### TASK REQUIREMENTS
Report, as a bare number, how many lines in the data contain "down".

Segment Open

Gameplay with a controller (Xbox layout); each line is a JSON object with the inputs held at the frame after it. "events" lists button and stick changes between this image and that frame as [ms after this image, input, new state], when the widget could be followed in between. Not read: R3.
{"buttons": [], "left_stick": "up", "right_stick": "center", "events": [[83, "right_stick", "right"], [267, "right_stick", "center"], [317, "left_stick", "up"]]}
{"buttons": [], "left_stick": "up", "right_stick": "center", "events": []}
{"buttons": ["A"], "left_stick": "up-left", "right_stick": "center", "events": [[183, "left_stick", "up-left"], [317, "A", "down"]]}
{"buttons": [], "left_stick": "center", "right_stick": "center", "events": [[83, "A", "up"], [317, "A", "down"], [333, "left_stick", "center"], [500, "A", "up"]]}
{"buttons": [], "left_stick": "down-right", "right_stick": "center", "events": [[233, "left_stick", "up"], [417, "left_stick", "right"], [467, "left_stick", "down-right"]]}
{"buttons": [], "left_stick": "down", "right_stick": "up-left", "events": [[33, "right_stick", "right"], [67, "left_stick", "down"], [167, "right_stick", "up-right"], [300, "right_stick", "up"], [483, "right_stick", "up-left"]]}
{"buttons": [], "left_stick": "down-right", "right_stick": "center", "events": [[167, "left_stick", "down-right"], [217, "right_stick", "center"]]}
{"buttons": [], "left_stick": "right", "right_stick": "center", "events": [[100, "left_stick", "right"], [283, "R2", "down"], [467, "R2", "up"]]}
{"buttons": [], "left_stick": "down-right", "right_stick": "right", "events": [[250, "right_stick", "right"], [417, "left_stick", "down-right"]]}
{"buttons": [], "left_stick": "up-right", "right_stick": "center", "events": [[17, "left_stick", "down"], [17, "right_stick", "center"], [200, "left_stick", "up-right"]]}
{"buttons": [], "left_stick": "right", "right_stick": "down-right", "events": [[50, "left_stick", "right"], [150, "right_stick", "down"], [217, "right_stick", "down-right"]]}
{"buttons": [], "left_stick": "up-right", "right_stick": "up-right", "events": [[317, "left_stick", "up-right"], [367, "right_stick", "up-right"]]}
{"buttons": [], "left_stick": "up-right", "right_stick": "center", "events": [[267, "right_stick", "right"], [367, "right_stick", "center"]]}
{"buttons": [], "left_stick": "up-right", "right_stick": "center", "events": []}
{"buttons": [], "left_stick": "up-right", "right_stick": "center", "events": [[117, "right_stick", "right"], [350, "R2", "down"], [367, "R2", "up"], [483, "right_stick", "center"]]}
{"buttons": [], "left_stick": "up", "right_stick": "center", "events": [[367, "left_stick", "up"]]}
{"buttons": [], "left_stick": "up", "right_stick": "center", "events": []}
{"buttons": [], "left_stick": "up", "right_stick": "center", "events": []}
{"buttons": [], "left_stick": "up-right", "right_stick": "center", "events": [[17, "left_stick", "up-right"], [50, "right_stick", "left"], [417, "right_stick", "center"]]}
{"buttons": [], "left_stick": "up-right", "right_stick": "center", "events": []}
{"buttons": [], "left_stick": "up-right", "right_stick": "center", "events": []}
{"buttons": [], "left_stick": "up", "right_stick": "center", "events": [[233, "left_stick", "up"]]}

Segment Closed

### RESULT
10